I don’t know a lot of dads who don’t want to improve in their role as dad. I grew up most of my years at home without a father active in my life. To be honest, I never understood why he would choose to leave his family, but years later, after I was an adult, my father returned and made amends with his family. In spite of all the pain he caused, knowing what I know now, he really did want to be a good dad.
I love the young dads in our church. I’d also love to encourage them. For all the dads with children still in the home (and even for those who no longer do) this one is for you.
Here are 5 tips to be a better dad today this week:
Review your calendar for the week – every week.
We have to make sure our family is getting some of our best time, as much of it as possible. Children often spell love T I M E. Especially when they are young, children want a dad’s time as much or more than anyone else’s. Sometimes work or other responsibilities take us away, but I’ve also learned we have to be intentional. There are seasons and things to which we can say no. I gave up golf when my boys were young. There just wasn’t enough time to do golf, work, and give my boys the time they wanted. I wanted my boys to love riding in the golf cart while I played. They didn’t. But, at this point in my life – with adult sons – I know I made the right decision.
Another changed happened in my work life. This one I didn’t instigate. Others did for me. (I think God may have even had a part, because the decision of others helped lead me into ministry.) I had a job opportunity I still believed was tailor made for me, but it would have required an extremely heavy travel schedule. At the time, my boys were in critical years of development. I wanted the job so badly, but they went another direction. My boys and I were the real winners in their decision.
As much as it depends on you, rework your schedule if needed.
Plan a date night with your wife.
Protect your marriage. Ultimately your family is protected by regular investments in your marriage. Model for your kids what a good marriage looks like.
I realize there will be single dads read this post. You may even wish you could plan a date night with your wife. Here’s the thing, you can’t erase the past. And, you certainly don’t have to have a perfect marriage to be a good dad.
But, if you’re blessed with a good marriage now do everything you can to protect it. It’ll prove to be a blessing to your kids – and you when they are gone from the house.
Keep a prayer list for each of your kids.
One way to do this is to write prayers you have for your children on index cards and place the cards where you will see them often. What are their greatest struggles? Their fears? The parts of their character, which need the most development? What do they dream about doing some day. This may require you to spend more time asking them questions and getting to know them better, but that’s worth the effort also.
You can also pray for their future spouse, career, and walk with God. One of my most frequent prayers for my boys is they would “love Jesus with all their heart.”
Pray for this list daily – even several times throughout the day if possible. It will help you develop your own prayer disciplines and God does answer prayers!
Take thirty minutes this week to plan an intentional retreat with you and each child sometime in the next six months. Make it intentional. Make it fun and character building. Plan questions ahead of time to stir meaningful discussions with them.

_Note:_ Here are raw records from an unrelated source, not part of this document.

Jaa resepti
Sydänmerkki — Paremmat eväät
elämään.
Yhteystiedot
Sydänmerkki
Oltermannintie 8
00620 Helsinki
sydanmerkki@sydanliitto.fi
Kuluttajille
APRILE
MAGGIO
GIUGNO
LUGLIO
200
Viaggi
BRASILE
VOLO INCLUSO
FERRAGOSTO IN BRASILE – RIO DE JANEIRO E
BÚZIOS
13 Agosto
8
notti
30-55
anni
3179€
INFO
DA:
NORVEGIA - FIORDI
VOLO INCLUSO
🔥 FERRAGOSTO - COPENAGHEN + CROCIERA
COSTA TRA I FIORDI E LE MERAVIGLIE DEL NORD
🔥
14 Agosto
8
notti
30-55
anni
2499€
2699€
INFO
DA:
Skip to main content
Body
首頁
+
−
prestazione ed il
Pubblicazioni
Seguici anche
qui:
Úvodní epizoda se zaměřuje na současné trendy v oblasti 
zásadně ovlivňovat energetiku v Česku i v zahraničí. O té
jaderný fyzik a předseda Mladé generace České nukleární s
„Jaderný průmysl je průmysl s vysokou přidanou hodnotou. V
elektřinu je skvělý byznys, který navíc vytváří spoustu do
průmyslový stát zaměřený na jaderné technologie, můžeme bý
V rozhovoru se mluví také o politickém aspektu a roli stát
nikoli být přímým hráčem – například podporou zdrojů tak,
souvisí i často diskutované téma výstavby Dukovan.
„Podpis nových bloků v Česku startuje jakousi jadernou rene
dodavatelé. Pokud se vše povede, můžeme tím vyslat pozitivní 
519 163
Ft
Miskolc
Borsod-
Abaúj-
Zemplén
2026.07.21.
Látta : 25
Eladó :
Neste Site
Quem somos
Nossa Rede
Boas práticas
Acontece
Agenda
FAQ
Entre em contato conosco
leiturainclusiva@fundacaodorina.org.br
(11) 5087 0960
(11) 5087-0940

You don’t have to spend money on this, but you could if you wanted to spend the night somewhere. They will look back on these occasions with fond memories for years to come.
Turn off electronics.
I saved the hardest one for the last suggestion. But, seriously, it is hard, isn’t it? You work hard. You come home tired. You just want to veg in front of some screen. I get it.
But, I speak from experience, these moments will pass so quickly.
What if you used this disconnected time to play a game with your children? What if the time spurred a conversation? What if the conversation changed the way a child looks at life? What if this created a moment which impacts the child forever? Those memories start, as all memories do, in a moment – often a very intentional moment.
I realize this list is impossible for some. You have work commitments, which have you out of town this week. Your children may object at first to a change in schedules, which interrupts their schedule. You can’t force it. You may be separated from your child for custody reasons. You may have to build slowly to complete some things on this list. You may have to be more creative.
The key is to be intentional as a dad. And, that’s really the whole point of this post. The simple tip to be a better dad is to think about it more intently. And, this seems to be a great week to start.
(By the way, I would suggest this works for moms too. I’ve just never been one.)